A year later, the two architects tried their hand at school design in the Chicago Public Schools Big Shoulders, Small Schools Design Competition. Lubrano Ciavarra Design won the open competition, and came in a close second in the invited portion of a

contest dominated by renowned, long-established firms. The partners have since taken on more school clients -- work Ciavarra loves. And just last year, Ciavarra was awarded Syracuse's School of Architecture Dean's Distinguished Alumnae Award.

It has been a full-circle career experience for Ciavarra, who's made frequent trips to upstate New York to check in on her Hamilton project and to sit on the Advisory Board for the SU School of Architecture.

"I'm busy, but a friend of mine from Colgate said to me, `Yeah, but you love what you do,'" she said. "And that's true. I've been really lucky."

An exhibition of Ciavarra's work will be mounted at Colgate during Reunion Weekend June 1-4, 2006, on the first floor of Little Hall.


Bill Gillick '75

In the next year, Bill Gillick '75 could be helping Alzheimer's patients as far away as Japan improve the quality of their lives.

Pathways to Memory, a trademarked targeted memory enhancement program developed by Gillick, who is a professional healthcare consultant, and partner Ann Marie Doetterl, has been shown to improve memory and slow the progression of Alzheimer's Disease in patients.
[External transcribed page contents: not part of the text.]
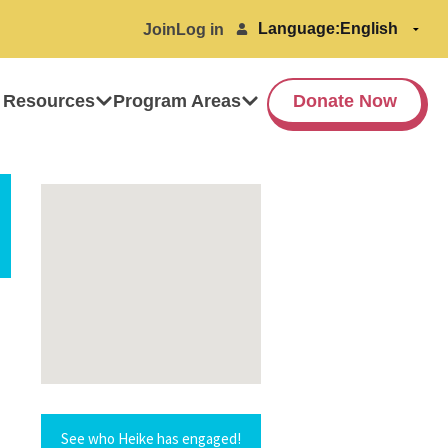
Language:
Join
Log in
 Resources
Program Areas
Donate Now
See who Heike has engaged!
Launched in 2005 with remarkable success in western New York through Gillick's Homewatch CareGivers franchise, the program has quickly generated a buzz that has spread across the nation and internationally. Healthcare providers on the West Coast and in Canada, Ireland, and Japan are showing interest.

"We're very excited," Gillick said. "You start to hear stories about the woman who doesn't get lost now when she's driving because of Pathways."

Clinical studies have shown that implicit memory -- the relatively unconscious or automatic memory that is used for speech, motor skills, basic memory, and the five senses -- remains intact for individuals in early and mid-stage Alzheimer's Disease. Based on this research, Pathways uses an individually customized, one-on-one memory enhancement plan that combines flash cards and workbooks with instruction by trained staff.

"Fundamentally, we spend two hours a day, three days a week with these folks for 12 weeks," Gillick said. "The program actually gets clients to think again, creating new pathways in the brain to replace the damaged pathways [that result in memory loss]."

Eventually the disease will destroy the new pathways as well, but Pathways to Memory can slow that progression, keeping Alzheimer's sufferers safely in their own homes longer and providing hope for patients and their families.

"When someone is diagnosed, the family members often retreat. They struggle with how to communicate with their loved one," Gillick said. The Pathways model encourages participation from family members, who often remark that the program gives them their relative back.

With experts expecting more than 11 million people to be diagnosed with Alzheimer's by the year 2050, Gillick is thrilled that the results from Pathways have been so positive, and that the word is spreading.

"You start to hear things like, `I'm going to lick this disease,'" Gillick said. It's a declaration he hopes to hear around the world.